*MATERIAL SHOWN*:
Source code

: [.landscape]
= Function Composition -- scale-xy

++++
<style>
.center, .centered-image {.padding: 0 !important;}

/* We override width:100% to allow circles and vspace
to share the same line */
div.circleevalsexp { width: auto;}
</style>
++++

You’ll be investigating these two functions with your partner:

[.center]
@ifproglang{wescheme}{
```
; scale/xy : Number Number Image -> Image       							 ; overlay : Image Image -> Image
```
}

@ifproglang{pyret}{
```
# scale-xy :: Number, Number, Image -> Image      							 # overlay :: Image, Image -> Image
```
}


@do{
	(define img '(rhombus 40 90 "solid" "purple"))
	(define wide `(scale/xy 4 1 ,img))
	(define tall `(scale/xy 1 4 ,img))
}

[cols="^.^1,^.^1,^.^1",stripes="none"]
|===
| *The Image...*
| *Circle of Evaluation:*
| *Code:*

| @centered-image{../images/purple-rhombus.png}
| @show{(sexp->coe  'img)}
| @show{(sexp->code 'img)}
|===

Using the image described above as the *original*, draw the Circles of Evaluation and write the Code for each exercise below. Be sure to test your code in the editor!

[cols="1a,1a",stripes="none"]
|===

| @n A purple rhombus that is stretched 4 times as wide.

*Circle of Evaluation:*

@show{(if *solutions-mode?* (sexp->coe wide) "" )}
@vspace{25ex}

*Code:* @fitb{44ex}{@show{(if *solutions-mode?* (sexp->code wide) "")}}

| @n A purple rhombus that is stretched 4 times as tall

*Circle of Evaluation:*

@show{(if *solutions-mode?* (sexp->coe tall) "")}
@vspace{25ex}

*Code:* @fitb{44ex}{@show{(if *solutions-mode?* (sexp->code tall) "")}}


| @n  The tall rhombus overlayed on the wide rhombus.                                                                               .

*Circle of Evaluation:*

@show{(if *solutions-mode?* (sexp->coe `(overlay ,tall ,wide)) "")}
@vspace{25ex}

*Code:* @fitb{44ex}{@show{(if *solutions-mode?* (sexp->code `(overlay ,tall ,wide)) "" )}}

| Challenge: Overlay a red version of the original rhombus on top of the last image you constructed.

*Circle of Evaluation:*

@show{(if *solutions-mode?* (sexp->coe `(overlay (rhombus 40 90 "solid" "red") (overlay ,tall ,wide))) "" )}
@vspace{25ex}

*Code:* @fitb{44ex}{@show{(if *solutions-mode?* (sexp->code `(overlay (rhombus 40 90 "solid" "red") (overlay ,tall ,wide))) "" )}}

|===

---

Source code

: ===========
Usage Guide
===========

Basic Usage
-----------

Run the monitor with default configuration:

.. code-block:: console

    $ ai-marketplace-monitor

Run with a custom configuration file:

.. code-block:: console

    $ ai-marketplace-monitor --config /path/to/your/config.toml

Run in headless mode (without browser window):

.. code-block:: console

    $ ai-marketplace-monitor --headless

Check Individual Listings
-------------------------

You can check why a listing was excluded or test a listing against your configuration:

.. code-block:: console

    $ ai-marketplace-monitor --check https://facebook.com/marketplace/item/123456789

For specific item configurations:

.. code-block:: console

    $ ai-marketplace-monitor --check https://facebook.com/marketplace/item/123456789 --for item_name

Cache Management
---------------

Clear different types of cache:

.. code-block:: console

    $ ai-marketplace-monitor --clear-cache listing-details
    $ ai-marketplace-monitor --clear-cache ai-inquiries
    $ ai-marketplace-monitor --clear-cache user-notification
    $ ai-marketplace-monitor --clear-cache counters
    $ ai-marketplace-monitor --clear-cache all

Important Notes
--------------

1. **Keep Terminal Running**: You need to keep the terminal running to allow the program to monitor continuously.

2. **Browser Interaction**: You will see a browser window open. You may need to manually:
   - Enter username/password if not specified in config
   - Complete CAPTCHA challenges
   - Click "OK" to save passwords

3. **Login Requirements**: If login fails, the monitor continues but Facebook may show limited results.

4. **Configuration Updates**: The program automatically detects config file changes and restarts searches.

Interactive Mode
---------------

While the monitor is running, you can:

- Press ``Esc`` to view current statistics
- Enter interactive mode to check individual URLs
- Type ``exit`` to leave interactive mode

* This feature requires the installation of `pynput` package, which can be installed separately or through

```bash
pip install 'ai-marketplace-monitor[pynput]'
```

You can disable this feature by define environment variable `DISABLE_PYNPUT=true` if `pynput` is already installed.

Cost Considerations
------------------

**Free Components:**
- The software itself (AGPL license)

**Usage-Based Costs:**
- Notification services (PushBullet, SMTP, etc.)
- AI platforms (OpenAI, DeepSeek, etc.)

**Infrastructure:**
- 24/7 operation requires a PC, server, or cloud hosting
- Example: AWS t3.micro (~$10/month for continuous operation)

...

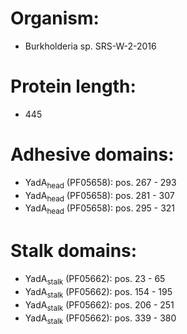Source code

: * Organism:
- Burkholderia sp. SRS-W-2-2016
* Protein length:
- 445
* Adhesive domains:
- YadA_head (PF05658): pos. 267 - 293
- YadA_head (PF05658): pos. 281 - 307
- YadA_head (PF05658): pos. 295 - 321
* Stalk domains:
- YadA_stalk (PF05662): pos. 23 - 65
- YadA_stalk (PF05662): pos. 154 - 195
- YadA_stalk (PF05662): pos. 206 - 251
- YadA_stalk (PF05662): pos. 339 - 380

*WORK REQUEST*:
Output only an exact transcription of the lines above from the one with "- Complete CAPTCHA challenges" up to and including the one with "- Example: AWS".

*ANSWER FOR THE TASK*:
   - Complete CAPTCHA challenges
   - Click "OK" to save passwords

3. **Login Requirements**: If login fails, the monitor continues but Facebook may show limited results.

4. **Configuration Updates**: The program automatically detects config file changes and restarts searches.

Interactive Mode
---------------

While the monitor is running, you can:

- Press ``Esc`` to view current statistics
- Enter interactive mode to check individual URLs
- Type ``exit`` to leave interactive mode

* This feature requires the installation of `pynput` package, which can be installed separately or through

```bash
pip install 'ai-marketplace-monitor[pynput]'
```

You can disable this feature by define environment variable `DISABLE_PYNPUT=true` if `pynput` is already installed.

Cost Considerations
------------------

**Free Components:**
- The software itself (AGPL license)

**Usage-Based Costs:**
- Notification services (PushBullet, SMTP, etc.)
- AI platforms (OpenAI, DeepSeek, etc.)

**Infrastructure:**
- 24/7 operation requires a PC, server, or cloud hosting
- Example: AWS t3.micro (~$10/month for continuous operation)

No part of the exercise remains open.